Today, I do not dread Father’s Day like I did early in my grief, nor do I experience the raw emotion associated with it. I believe that one of the things that has helped is my realization that Jeannine is still my daughter and that I can still have a relationship with her. That relationship has been strengthened in part by the signs that she has given me of her presence. The most emphatic sign that I received from Jeannine was during Father’s Day in 2009. I was doing some work on the computer when my wife Cheri told me that there was a double rainbow outside. She believed it was Jeannine’s Father’s Day gift to me. I did as well, because I had been thinking about Jeannine earlier that day. Plus, I have learned that the signs we receive are usually a product of what is happening with us in the present moment.
What has also helped soften the pain of Father’s Day is the conscious decision I made to embody the best qualities of Jeannine in my own daily life. Doing this has allowed her essence to become a part of everything I do and every holiday that I celebrate, thus softening the pain that her physical absence can bring.
Maintaining a relationship with Jeannine by embodying the best of who she was has also allowed me to stay connected to her. Because of my change in perspective about life and death, Father’s Day (as well as other holidays), no longer brings me to my knees.

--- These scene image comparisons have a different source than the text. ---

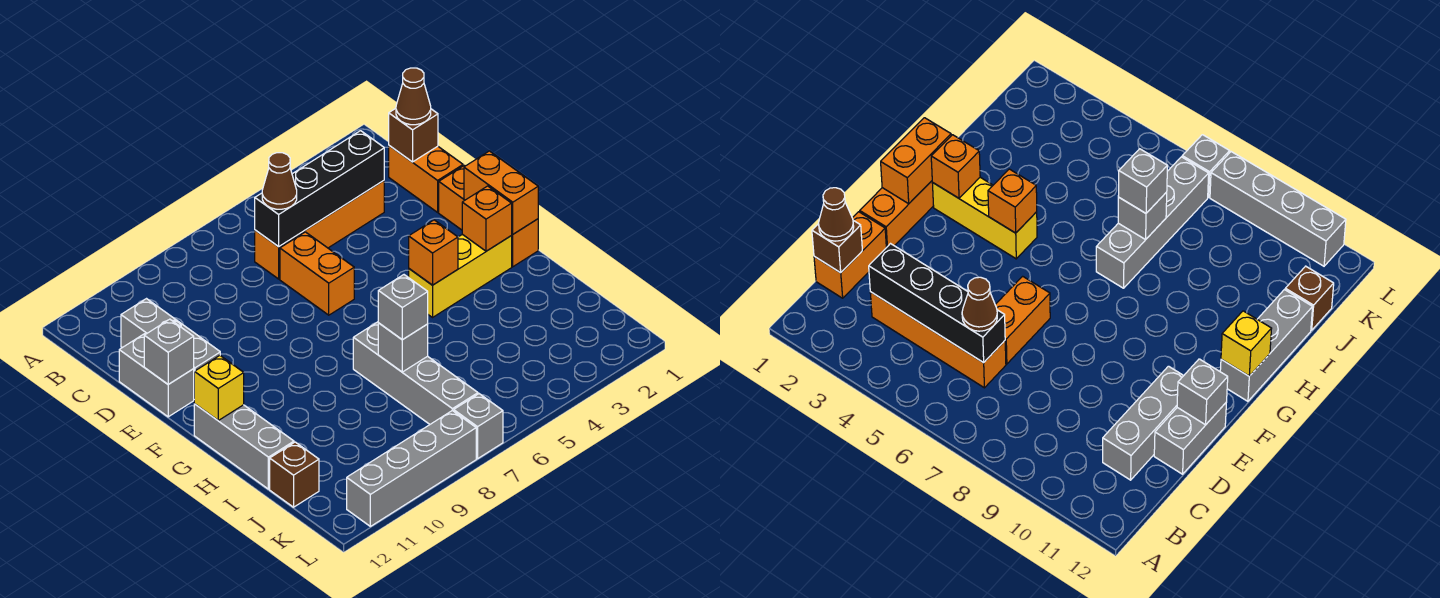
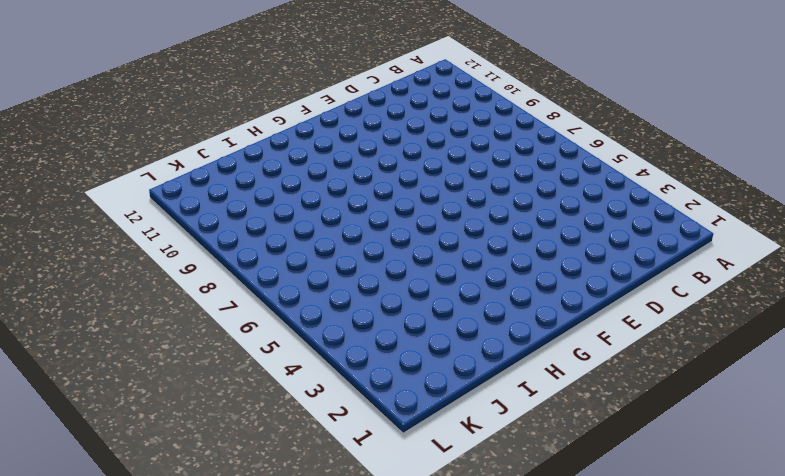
none -> orange 1x2 brick [389,146,463,212]
none -> orange 1x4 brick [255,181,384,279]
none -> grey 1x3 brick [121,299,220,372]

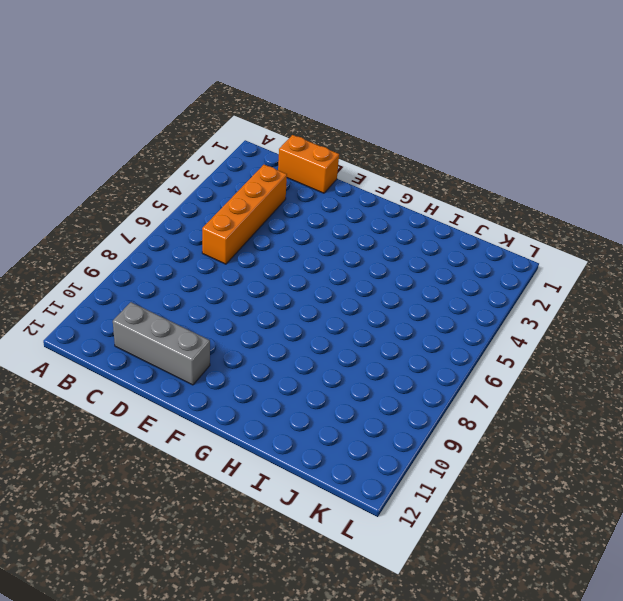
none -> orange 1x2 brick [280,232,354,315]
none -> grey 1x2 brick [119,334,194,417]
none -> orange 1x3 brick [439,165,538,267]

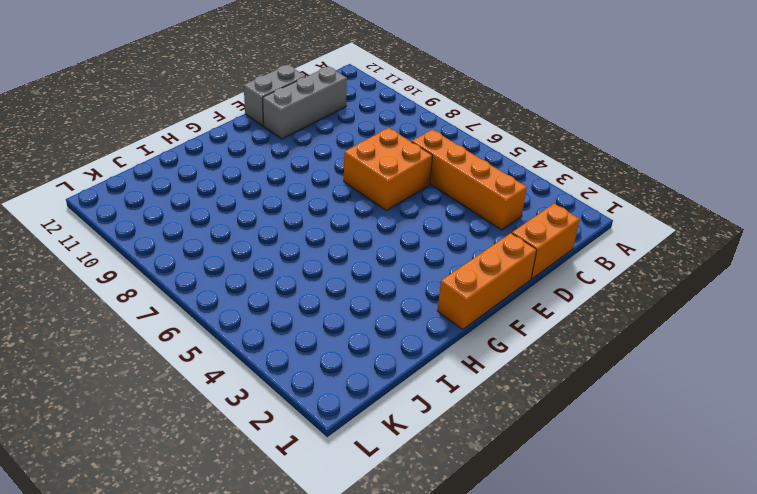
orange 2x2 brick [344,128,432,211] -> orange 1x2 brick [280,232,354,315]
none -> yellow 1x3 brick [409,234,512,317]
none -> grey 1x3 brick [194,404,294,489]
none -> grey 1x4 brick [353,322,478,424]

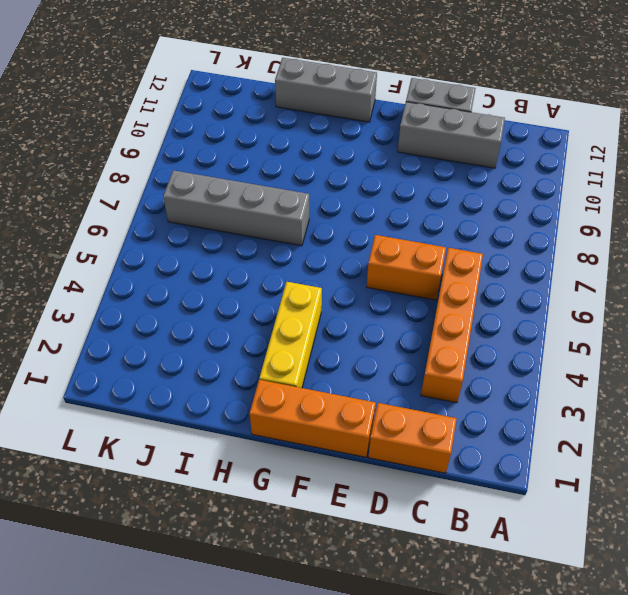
none -> brown 1x1 brick [270,442,319,507]
none -> grey 1x1 brick [454,394,503,459]
none -> grey 1x4 brick [347,411,476,526]

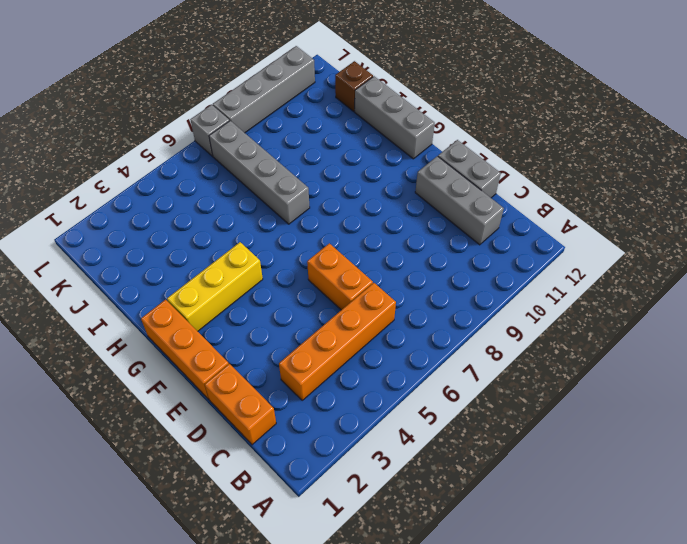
none -> brown 1x1 brick [389,108,438,162]
none -> black 1x4 brick [255,131,384,247]
none -> grey 1x1 brick [144,319,194,384]

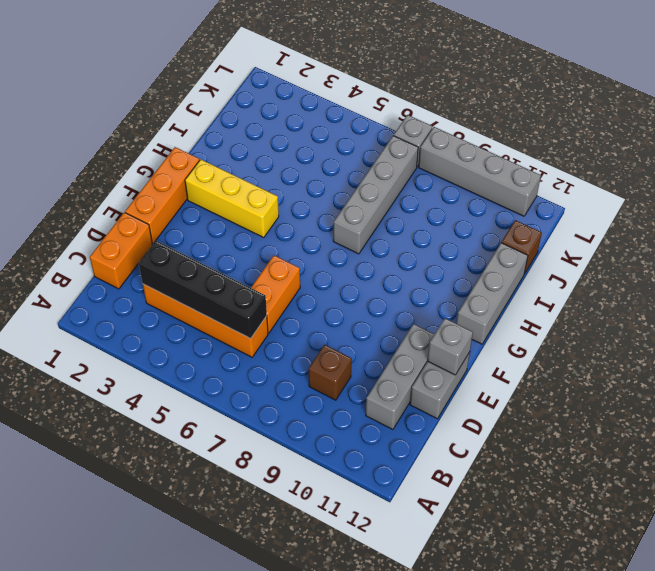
brown 1x1 brick [309,345,352,400] -> brown 1x1 brick moved to [389,108,438,162]
none -> orange 1x2 brick [464,151,538,234]
none -> orange 1x1 brick [462,186,512,251]
none -> orange 1x1 brick [409,220,458,285]

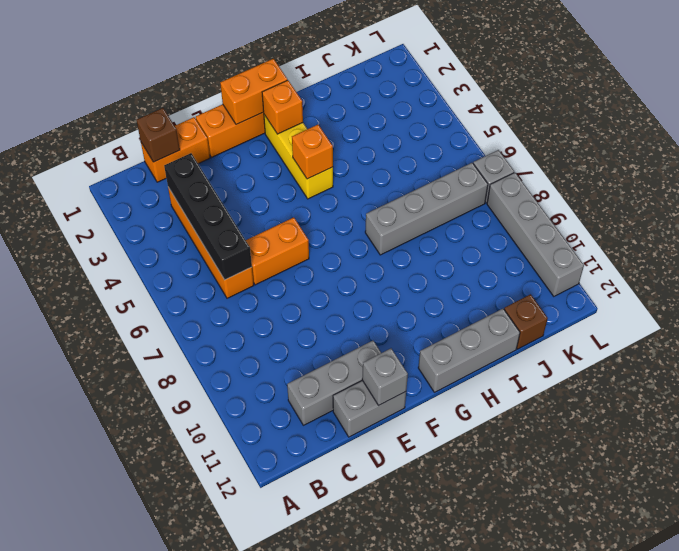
none -> yellow 1x1 brick [194,356,244,420]
none -> grey 1x1 brick [378,323,428,372]
none -> brown 1x1 cone [396,68,431,125]

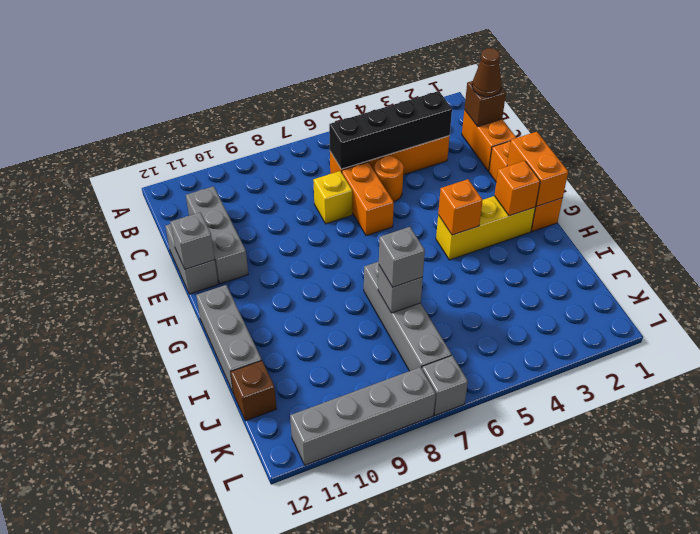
orange 1x1 round brick [375,156,404,202] -> none
yellow 1x1 brick [313,171,352,224] -> yellow 1x1 brick moved to [194,356,244,420]
none -> brown 1x1 cone [262,153,297,209]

Here are some other suggestions for activities that can be helpful for fathers to stay connected and to honor the legacies of their deceased child on Father’s Day. I believe these suggestions can also apply to anyone dealing with the challenges presented by the death of a loved one during any holiday:
- Plan a family gathering to share stories and memories of your loved one. Our loved ones come alive through the stories that we share.

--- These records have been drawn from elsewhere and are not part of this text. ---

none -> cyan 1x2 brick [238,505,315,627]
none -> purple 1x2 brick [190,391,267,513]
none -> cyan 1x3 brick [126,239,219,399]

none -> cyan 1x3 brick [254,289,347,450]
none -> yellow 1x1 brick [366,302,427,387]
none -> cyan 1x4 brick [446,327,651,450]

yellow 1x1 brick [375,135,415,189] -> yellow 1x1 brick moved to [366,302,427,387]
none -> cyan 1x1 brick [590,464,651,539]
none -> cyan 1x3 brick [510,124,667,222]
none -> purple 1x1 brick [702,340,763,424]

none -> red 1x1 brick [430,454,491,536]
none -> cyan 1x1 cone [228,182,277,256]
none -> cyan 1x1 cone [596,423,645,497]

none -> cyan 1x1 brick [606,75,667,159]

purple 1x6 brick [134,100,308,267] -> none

- Write a special prayer about your loved one and say it to yourself or out loud. Also, if you choose, create your own special ceremony or ritual. On Jeannine’s angelversary date this year I wrote a prayer for her using Native American influences, burned incense and played music. During my ceremony, I gave Jeannine permission to grow outside of our relationship so that she could share her wisdom with others who are struggling with life’s challenges. I felt empowered and at peace during and after my ceremony.
- Plant a tree or start a garden. In our backyard, we have a mommy’s garden that my wife Cheri designed to honor Jeannine as our daughter and also as mother to her daughter (our granddaughter.)
- Volunteer at a local organization that had meaning for both you and your loved one. I am a volunteer for Hospice and Palliative Care, Inc. in New Hartford, New York. Jeannine had Hospice Services during the last 10 days of her life. They provided amazingly compassionate care to Jeannine and to our entire family.
- Release biodegradable balloons or sky lanterns that contain messages from you, family and friends to your loved one. You can do this alone or in the presence of others.
- Find some old magazines and invite family and friends to make a collage of pictures and words that remind you of your loved one.
- Light a special candle.
- Make a donation to a favorite charity or cause in memory of your loved one. The amount does not matter – even a small amount towards a meaningful cause can be a wonderful gift.
- Perform a random act of kindness for somebody. The act can be as simple as holding a door open, or letting a car in front of you in traffic. The warm feeling that you get from doing this may put a smile on your face and give you a brief respite from your emotional pain.
The activities that you choose to honor your deceased loved ones on Father’s Day and on any day of the year should be those that uniquely connected you to your loved ones during their life on earth. There is no human law that governs what rituals or activities we choose; it is sacred and personal law that rules.